*** READING PASSAGE Section Begins ***

Abstraction is the mental identification, singling out of some object from its connections with other objects, the separation of some attribute of an object from its other attributes, of some relation between certain objects from the objects themselves. Abstraction is a method of mental simplification, by which we consider some one aspect of the process we are studying. The scientist looks at the colourful picture which any object presents in real life through a single-colour filter and this enables him to see that object in only one, fundamentally important aspect. The picture loses many of its shades but gains in clarity. Abstraction has its limit. One cannot abstract the flame from what is burning. The sharp edge of abstraction, like the edge of a razor can be used to whittle things down until nothing is left.

Idealisation as a specific form of abstraction is an important technique in scientific cognition. Abstract objects do not exist and cannot be made to exist in reality, but they have their prototypes in the real world. Pure mathematics operates with numbers, vectors and other mathematical objects that are the result of abstraction and idealisation. Geometry, for example, is concerned with exact circles, but physical object is never exactly circular; perfect roundness is an abstraction. It cannot be found in nature. But it is an image of the real: it was brought into existence by generalisation from experience.

Generalisation and limitation. In the process of generalisation we move from individual concepts to general concepts and from less general concepts to more general ones, from individual judgements to general ones, from statements of less generality to statements of greater generality, from less general theory to more general theory, in relation to which the less general theory becomes a particular case of the more general. We should not be able to cope with the abundance of impressions that surge over us every hour, every minute, every second, if we were not constantly uniting them, generalising them and registering them by means of language.

*** READING PASSAGE Section Ends ***

— WHAT IS NEEDED —
Carry on the passage about abstraction and generalization, starting after its last sentence.

*** PROVIDED MATERIAL Section Begins ***

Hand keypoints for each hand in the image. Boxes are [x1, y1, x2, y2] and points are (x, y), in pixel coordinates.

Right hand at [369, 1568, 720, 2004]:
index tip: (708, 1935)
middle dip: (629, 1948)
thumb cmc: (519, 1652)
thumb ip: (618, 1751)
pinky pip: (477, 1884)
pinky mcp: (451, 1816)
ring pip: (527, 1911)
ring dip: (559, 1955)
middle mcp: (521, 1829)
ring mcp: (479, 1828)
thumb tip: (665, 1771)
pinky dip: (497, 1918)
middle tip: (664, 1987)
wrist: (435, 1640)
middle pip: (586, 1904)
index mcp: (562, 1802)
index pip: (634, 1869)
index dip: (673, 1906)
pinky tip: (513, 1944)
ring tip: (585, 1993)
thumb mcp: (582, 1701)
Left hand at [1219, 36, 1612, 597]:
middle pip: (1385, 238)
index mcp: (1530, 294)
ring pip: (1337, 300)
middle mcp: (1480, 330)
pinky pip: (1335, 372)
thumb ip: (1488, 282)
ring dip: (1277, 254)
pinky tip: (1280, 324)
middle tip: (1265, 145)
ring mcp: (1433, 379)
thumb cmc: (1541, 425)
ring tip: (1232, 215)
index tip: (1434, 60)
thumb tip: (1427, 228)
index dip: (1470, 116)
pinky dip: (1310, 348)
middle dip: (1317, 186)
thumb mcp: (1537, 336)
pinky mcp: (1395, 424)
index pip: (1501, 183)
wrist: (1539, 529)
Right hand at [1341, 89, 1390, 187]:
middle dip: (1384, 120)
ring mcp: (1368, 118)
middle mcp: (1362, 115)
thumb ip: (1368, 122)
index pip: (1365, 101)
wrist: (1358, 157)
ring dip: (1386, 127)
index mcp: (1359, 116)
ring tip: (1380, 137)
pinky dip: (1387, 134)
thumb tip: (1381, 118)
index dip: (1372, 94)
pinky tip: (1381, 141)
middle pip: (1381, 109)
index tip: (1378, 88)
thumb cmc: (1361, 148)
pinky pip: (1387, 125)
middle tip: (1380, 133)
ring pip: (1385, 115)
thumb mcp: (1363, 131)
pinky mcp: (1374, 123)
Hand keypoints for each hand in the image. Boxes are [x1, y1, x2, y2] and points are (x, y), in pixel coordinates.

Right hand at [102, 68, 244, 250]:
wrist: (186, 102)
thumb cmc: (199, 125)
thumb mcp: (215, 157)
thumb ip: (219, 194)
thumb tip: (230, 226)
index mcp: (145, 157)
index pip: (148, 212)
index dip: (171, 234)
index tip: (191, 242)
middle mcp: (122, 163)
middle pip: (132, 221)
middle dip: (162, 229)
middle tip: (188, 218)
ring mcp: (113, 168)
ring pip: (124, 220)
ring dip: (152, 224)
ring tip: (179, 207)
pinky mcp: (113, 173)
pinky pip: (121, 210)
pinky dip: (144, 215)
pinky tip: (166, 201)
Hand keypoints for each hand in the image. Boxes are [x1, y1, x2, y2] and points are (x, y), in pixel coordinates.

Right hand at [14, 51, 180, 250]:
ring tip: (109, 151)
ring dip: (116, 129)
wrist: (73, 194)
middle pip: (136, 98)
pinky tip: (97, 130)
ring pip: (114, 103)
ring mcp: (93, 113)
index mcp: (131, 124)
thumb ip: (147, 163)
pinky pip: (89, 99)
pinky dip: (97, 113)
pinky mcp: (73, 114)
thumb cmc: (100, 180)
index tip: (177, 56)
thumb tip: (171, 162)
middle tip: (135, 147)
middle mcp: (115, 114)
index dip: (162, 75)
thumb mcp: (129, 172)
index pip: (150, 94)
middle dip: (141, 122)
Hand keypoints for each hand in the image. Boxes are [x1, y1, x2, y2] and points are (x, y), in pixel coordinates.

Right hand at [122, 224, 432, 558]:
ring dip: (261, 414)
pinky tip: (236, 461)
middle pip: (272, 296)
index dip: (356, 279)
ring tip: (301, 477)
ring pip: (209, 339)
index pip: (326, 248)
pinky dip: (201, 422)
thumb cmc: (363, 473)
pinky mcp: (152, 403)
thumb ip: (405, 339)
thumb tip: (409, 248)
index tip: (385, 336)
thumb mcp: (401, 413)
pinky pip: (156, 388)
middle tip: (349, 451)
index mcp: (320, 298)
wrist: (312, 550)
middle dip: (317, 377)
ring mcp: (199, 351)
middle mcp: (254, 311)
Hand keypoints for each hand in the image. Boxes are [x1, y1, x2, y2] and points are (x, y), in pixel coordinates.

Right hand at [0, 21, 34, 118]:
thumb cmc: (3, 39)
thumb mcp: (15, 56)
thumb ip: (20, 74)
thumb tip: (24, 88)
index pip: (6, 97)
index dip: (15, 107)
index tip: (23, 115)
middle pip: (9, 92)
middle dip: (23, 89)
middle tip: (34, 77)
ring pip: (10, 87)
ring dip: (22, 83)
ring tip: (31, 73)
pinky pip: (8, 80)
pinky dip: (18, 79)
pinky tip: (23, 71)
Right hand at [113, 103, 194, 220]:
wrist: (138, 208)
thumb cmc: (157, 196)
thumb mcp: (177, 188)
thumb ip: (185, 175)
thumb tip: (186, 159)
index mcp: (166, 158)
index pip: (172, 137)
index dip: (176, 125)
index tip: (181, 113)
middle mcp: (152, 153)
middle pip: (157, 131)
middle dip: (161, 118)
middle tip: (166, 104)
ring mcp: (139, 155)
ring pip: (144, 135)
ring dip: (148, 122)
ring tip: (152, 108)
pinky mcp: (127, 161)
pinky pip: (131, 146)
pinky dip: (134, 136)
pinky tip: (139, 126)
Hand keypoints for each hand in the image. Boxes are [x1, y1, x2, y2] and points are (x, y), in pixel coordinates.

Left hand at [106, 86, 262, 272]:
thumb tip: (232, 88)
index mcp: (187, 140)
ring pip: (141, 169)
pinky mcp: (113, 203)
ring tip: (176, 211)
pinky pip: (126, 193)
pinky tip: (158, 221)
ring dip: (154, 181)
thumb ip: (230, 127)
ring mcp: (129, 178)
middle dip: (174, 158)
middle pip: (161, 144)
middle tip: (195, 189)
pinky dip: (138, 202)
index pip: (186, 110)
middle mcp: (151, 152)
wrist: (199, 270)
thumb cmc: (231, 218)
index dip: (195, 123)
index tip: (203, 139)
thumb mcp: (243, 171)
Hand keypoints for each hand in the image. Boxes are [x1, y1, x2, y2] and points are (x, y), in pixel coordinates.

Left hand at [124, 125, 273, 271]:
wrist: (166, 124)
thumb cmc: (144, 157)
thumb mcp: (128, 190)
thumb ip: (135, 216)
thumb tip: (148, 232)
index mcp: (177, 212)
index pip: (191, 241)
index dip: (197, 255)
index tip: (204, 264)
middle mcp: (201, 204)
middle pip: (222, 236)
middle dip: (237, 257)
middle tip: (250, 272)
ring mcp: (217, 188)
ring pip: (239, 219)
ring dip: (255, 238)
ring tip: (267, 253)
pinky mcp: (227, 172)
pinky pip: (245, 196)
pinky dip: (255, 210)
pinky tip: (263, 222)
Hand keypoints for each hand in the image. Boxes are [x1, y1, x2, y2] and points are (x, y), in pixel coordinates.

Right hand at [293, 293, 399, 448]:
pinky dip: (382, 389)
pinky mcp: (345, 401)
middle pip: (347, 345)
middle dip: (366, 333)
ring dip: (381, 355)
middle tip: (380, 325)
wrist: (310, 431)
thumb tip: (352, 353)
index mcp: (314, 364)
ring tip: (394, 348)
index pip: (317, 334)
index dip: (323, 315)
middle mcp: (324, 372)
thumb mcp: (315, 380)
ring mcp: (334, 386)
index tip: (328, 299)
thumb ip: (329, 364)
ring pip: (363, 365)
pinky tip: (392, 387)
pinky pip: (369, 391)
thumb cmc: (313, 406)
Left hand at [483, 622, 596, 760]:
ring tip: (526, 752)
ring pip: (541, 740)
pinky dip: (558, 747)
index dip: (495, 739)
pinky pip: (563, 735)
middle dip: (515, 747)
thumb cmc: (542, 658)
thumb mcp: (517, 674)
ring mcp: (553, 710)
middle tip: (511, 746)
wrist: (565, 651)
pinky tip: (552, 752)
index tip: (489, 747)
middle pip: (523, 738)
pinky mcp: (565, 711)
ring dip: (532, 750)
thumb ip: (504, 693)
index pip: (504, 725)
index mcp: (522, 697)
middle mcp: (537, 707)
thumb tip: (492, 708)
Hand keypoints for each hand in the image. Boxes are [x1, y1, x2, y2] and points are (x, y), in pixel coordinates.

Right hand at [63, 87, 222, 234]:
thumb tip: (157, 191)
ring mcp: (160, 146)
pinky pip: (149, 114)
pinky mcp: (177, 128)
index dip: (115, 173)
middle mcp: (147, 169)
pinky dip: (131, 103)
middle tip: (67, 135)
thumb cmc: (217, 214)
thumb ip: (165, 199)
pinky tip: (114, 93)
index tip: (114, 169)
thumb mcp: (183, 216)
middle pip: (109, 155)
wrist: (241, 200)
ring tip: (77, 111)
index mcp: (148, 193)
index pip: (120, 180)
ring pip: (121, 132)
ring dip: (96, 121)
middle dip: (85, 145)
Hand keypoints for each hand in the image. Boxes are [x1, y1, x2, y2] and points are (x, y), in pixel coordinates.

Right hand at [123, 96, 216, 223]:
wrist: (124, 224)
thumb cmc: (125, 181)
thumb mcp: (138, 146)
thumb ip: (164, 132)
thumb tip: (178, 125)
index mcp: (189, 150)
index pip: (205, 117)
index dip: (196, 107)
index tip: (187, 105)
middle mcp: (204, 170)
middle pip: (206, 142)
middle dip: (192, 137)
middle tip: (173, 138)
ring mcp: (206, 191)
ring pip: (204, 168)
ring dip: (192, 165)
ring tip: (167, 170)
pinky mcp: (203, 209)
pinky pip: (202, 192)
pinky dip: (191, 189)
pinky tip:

*** PROVIDED MATERIAL Section Ends ***

— RESULT FOR THIS EXERCISE —
The mental transition from the more general to the less general is a process of limitation. Without generalisation there can be no theory. Theory, on the other hand, is created so that it can be applied in practice to solve certain specific problems. For example, when measuring objects or building certain technical structures, we must always proceed from the more general to the less general and the individual, there must always be a process of limitation. The grotesque fantastic images of mythology with its gods and monsters are closer to ordinary reality than the reality of the microworld conceived in the form of mathematical symbols. One can see that the turn towards the abstract is a very obvious trend of our time. Recourse to the abstract may also be observed in art, in abstract pictures and sculptures.

The abstract and the concrete. The concept of "the concrete" is used in two senses. First, in the sense of something directly given, a sensuously perceived and represented whole. In this sense the concrete is the starting point of cognition. But as soon as we treat it theoretically the concrete becomes a concept, a system of scientific definitions revealing the essential connections and relations of things and events, their unity in diversity. So the concrete appears to us first in the form of a sensuously observable image of the whole object not yet broken down and not understood in its law-governed connections and mediations, but at the level of theoretical thought it is still a whole, but internally differen tiated, understood in its various intrinsic contradictions. The sensuously concrete is a poor reflection of phenomena, but the concrete in thought is a richer, more essential cognition.

Analogy. In the literal sense this word means correspondence, that is to say, an objective relationship between objects that makes it possible to apply the information gained through investigating one object to another object that is similar in certain respects. Analogy, which links the threads of the unknown with the known, lies at the very heart of our understanding of facts. The new can be understood only through the images and concepts of the old, of what is known. The first aeroplanes were invented by analogy with the behaviour of other, objects in flight, such as birds or kites.

Modelling. A characteristic feature of modern scientific cognition is the enhanced role of the method of modelling, which is used with great effect in the technical, natural, and social sciences. Modelling is the practical or theoretical replacement of the object of research by some natural or artificial analogue whose investigation helps us to understand the essence of the original object. For example, by examining the properties of a model aeroplane we get a better understanding of the properties of the real thing. Modelling is based primarily on the principle of reflection, on similarity, analogy, on different objects having certain properties in common, and on the relative independence of form.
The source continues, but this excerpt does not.